11月15日(土)要するに日本とアメリカの戦争である
要するに戦争である。もちろん、日本とアメリカの戦争である。
話は、黒船来襲にさかのぼる。さかのぼるはずだが、それはあまりに遠い。
とりあえず、第2次世界大戦、太平洋戦争である。はじめて日本とアメリカは真っ向から対決した。これだけ全面的な、しかも長期にわたる戦争というものは、世界史上でも珍しいものではなかっただろうか。アメリカは、日本を徹底的に破壊した。その点は、絶対に落とせないポイントだ。日本の都市に壊滅的な打撃を加え、最後は原爆まで使った。これで、日本はもう立ち上がれないと、アメリカは考えたであろう。
しかも、戦後の占領期において、日本の社会構造にも根本的な打撃を与えた。天皇制は存続したように見えるが、皇室は財産を奪われ、貴族制度という基盤を失った。大土地所有が難しくなり、財閥が解体された。憲法まで、改正せざるを得なくなる。それによって、軍事力を奪われる。ここまで、徹底して制度が壊されることも珍しい。
にもかかわらず、というか、アメリカの思惑とは逆に、日本を徹底して破壊することが、日本に再生の力を与えた。軍事面に経費を支払わなければならないという重荷から解放された戦後の日本は、驚異的な経済発展をとげた。
高度経済成長は、日本を世界第二の経済大国に押し上げ、一億総中流という事態が生まれた。しかも、オイル・ショックが起こったにもかかわらず、すぐに日本経済は回復し、消費社会化からバブルへと突き進んでいく。日本は世界一と言われ、アメリカを買い占める勢いを示した。そのとき、日本は、アメリカとの戦争に勝ちそうになっていた。

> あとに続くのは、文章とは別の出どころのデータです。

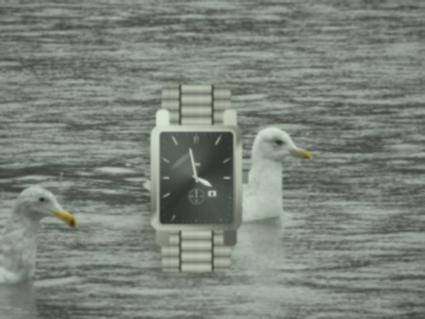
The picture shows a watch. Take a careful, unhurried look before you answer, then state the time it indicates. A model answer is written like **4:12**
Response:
**3:58**
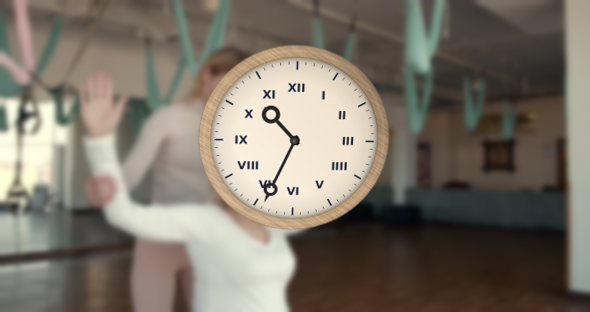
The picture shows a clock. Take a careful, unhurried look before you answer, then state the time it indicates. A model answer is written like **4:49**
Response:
**10:34**
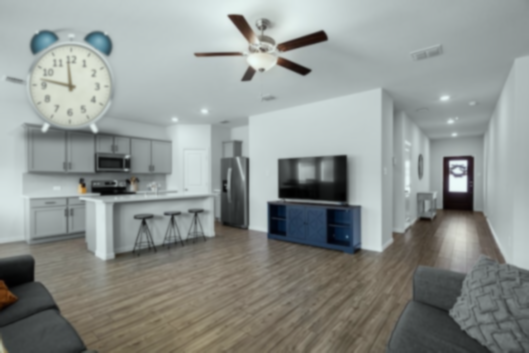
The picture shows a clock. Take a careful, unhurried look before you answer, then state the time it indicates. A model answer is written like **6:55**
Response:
**11:47**
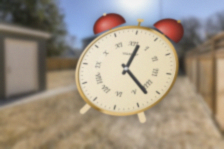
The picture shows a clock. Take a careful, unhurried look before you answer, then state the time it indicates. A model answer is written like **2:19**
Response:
**12:22**
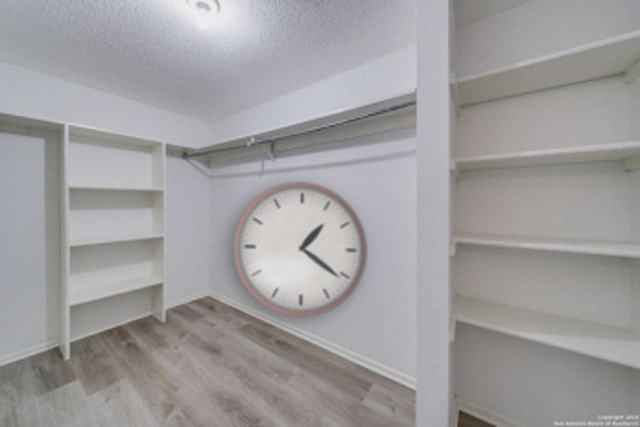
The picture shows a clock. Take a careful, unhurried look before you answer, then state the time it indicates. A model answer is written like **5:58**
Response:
**1:21**
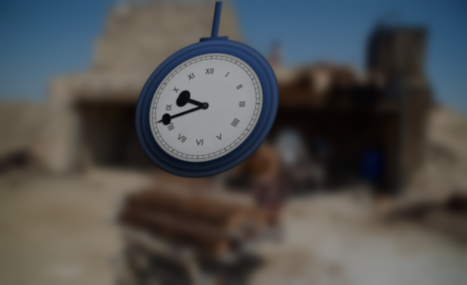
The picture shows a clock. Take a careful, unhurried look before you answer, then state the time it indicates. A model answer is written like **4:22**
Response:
**9:42**
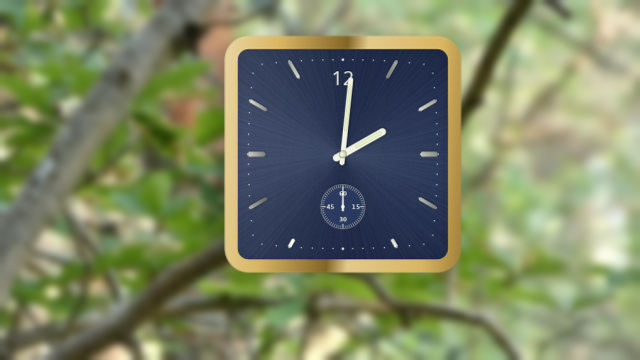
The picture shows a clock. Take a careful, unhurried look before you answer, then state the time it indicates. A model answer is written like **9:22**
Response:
**2:01**
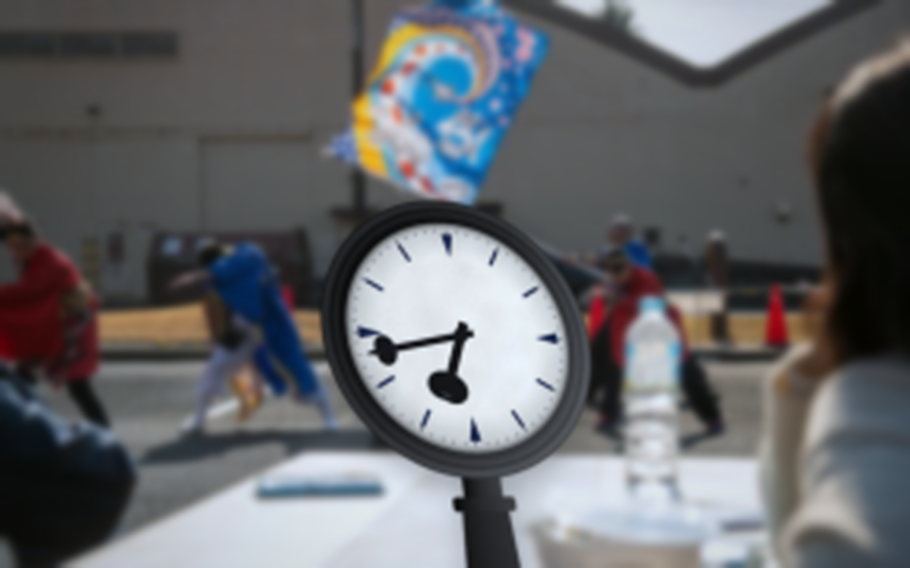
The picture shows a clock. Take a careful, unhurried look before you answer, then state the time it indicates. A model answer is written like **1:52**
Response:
**6:43**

しかし、その勢いがあまりに急だったために、バブルは崩壊した。オイル・ショックのときとは異なり、銀行が不良債権を抱えた結果、深刻な不況が訪れた。というか、訪れたということになっている。
たしかに、銀行のなかにはつぶれるところも出た。経済は低成長となり、地価も株価も低迷した。未曾有の就職難が訪れ、「失われた10年」といわれるようになる。
しかし、本当にそれは「失われた10年」だったのだろうか。バブルはたしかに行き過ぎだっただろうが、バブル崩壊後、日本の社会が本当に貧しくなったかと言えばそうではない。いつの間にか、東京には超高層ビルが林立し、バブルのときにも実現しなかったような超近代都市ができあがっている。消費が低迷するのも、ある意味、もう買うものがないからでもある。いったい、国民の多くを刺激するような新たな消費の対象などあるのだろうか。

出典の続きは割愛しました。